In General top companies increasingly expect data scientists to have advanced degrees (M.S. or Ph.D.) in a quantitative field. It wasn’t always so, Many data gurus – election forecaster Nate Silver, Moneyball’s Paul DePodesta and Cloudera’s Jeff Hammerbacher among them – only have bachelor’s degrees.
But a one- or two-year M.S. with some solid work experience is quickly becoming the norm. It doesn’t have to be in data science, could be econometrics, physics, statistics, computer science, applied mathematics and engineering. Skills required can be broadly split into two categories:
- Hard (technical)
- Human ( interpersonal)
- Maths – After getting the basic like calculus and linear algebra dig into matrix computation, diffusion geometry, and similar topics in applied mathematics.
- Statistics – Michael Sanders explains: “Understanding correlation, multivariate regression and all aspects of massaging data together to look at it from different angles for use in predictive and prescriptive modeling is the backbone knowledge that’s really step one of revealing intelligence.”
Which means interviewers are going to be looking for core competencies in statistical tools such as: R, SciPy
- Programming Languages – Python, C/C++/Cuda, Java
- Relational Databases – NewSQL – “highly-scalable, horizontally-distributed systems” like Cloudera Impala, Clustrix, VoltDB, etc.
- Distributed Computing Systems – Get used to the Apache product family. Learn to speak the language of caching, sharding and scalability.
- Data Mining – Supervised algorithms (Naïve Bayes, Decision Tree, Neural Network, etc.) and non-supervised (Association Rules, Clustering, etc.).
- Data Modeling – Sanders says: “Knowing the difference between a fact table that is put together well and one that is faulty with semi-structured unconstrained keys makes all the difference in how easily you can trust and massage the data you’re trying to capture.”
- Predictive Modeling – Harris classifies predictive modeling as one of four core competencies (along with SQL, statistics and programming).
- Machine Learning – Andrew Ng’s free Machine Learning course on Coursera has produced distinguished alumni, like Kaggle winner Xavier Conort.
- Visualization – D3.js, Google Visualization API, Tableau
- Domain Expertise – Perhaps the first commandment of data science is “Know Thy Data.”
- Creativity and Curiosity – Netflix asks each of its data science applicants to come up with a framework that solves a problem.
- Storytelling – Once you’ve struck oil in that data, you’ll be responsible for selling your discovery to everyone in the organization.
- Project Management – In a commercial environment, your job is to produce actionable, profitable insights from data.

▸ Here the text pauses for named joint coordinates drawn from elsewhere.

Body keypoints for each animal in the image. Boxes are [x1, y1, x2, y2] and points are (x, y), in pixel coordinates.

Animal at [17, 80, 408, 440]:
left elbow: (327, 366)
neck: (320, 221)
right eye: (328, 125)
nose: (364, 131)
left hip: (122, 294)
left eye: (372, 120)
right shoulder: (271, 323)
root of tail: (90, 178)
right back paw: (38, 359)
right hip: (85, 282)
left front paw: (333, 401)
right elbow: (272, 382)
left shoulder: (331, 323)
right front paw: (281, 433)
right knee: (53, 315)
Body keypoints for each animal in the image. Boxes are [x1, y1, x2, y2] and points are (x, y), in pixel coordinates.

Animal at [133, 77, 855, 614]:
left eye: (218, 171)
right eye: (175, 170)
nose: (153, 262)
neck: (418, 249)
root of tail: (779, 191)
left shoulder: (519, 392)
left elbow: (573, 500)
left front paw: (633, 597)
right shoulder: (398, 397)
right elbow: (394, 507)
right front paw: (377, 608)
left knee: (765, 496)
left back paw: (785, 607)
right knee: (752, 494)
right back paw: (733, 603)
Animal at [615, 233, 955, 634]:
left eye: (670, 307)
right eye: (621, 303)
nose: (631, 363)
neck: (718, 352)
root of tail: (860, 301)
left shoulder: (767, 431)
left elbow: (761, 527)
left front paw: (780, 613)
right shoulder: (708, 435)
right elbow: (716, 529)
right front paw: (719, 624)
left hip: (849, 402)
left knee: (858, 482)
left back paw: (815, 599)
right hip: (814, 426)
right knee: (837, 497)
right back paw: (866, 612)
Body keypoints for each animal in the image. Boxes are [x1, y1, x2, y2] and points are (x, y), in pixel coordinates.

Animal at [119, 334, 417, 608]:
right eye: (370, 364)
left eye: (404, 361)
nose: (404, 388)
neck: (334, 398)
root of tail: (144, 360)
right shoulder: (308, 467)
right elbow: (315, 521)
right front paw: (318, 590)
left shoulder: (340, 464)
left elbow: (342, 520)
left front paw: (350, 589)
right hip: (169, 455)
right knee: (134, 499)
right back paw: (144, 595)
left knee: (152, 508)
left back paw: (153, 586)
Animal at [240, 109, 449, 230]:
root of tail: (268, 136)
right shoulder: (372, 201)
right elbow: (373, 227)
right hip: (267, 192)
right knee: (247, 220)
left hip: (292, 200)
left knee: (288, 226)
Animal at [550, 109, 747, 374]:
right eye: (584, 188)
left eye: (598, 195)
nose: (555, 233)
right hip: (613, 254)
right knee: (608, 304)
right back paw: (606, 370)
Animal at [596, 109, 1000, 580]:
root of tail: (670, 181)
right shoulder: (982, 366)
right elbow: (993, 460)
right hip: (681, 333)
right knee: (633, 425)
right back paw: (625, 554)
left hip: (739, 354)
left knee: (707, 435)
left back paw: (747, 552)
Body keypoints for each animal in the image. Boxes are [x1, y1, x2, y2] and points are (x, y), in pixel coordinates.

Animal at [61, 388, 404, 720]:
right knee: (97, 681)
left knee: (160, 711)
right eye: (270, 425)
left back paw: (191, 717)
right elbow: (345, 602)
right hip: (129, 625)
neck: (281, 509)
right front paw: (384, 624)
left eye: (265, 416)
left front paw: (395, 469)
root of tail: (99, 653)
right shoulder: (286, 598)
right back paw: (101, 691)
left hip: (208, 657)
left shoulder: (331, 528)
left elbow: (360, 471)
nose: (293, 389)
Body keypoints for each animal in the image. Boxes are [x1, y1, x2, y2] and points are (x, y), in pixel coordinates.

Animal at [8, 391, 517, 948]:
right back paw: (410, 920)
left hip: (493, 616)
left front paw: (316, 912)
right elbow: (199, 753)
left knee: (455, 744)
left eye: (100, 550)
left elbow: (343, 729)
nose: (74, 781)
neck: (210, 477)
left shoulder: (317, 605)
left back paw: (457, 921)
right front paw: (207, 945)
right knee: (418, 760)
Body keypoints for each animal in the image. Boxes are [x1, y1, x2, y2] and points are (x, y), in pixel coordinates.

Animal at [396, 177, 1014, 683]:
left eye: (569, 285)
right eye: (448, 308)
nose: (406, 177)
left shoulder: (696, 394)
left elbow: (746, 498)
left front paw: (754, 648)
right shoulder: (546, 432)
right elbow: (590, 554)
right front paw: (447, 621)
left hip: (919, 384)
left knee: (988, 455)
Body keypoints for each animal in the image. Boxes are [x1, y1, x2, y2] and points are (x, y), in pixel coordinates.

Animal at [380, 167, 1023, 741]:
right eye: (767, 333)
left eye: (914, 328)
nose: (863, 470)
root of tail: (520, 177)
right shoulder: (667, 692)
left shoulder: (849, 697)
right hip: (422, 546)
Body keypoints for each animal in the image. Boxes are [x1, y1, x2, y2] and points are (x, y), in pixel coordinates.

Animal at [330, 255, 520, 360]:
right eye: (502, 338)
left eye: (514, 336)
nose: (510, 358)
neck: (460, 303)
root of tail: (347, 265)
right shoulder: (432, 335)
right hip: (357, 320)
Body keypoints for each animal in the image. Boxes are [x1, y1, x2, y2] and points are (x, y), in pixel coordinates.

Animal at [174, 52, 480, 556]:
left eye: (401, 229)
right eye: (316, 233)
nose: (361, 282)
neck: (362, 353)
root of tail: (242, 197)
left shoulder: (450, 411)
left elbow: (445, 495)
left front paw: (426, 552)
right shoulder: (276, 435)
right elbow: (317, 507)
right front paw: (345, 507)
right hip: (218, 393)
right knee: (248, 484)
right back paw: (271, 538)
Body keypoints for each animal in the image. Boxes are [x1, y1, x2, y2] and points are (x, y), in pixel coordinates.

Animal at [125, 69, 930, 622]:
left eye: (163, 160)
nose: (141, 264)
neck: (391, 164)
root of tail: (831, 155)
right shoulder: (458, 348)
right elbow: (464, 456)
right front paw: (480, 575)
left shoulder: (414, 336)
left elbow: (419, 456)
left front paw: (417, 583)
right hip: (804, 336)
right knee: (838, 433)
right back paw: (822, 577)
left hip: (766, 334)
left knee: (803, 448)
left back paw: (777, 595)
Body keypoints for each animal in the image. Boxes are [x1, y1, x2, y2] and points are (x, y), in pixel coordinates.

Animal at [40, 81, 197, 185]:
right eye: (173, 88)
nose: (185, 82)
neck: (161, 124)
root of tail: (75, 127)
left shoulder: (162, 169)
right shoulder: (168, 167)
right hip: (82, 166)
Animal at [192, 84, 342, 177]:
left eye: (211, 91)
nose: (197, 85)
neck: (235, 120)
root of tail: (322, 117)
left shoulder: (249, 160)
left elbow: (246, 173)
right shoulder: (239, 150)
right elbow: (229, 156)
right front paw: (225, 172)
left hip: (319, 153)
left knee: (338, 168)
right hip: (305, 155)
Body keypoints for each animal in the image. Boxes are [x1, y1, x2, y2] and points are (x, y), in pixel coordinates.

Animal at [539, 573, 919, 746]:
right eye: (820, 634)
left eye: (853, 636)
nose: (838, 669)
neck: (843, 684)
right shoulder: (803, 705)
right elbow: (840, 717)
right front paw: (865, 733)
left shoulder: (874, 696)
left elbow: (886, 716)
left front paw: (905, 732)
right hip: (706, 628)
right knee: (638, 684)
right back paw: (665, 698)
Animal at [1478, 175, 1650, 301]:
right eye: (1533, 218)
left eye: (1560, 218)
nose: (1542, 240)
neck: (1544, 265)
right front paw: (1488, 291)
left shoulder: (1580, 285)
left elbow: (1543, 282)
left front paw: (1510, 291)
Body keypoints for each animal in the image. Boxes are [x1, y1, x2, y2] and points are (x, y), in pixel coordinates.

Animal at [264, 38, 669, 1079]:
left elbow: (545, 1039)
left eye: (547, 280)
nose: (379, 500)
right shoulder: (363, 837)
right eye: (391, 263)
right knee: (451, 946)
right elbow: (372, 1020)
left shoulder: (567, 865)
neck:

- Ethics – As a data scientist, you are guaranteed to be on the front line of future ethics debates:
- The Elevator Speech – Harris explains what Chris Pouliot, Director of Algorithms and Analytics at Netflix, is really looking for in candidates:
“An advanced degree in a quantitative field; hands-on experience hacking data (ideally using Hive, Pig, SQL or Python); good exploratory analysis skills; the ability to work with engineering teams; and the ability to generate and create algorithms and models rather than relying on out-of-the-box ones.”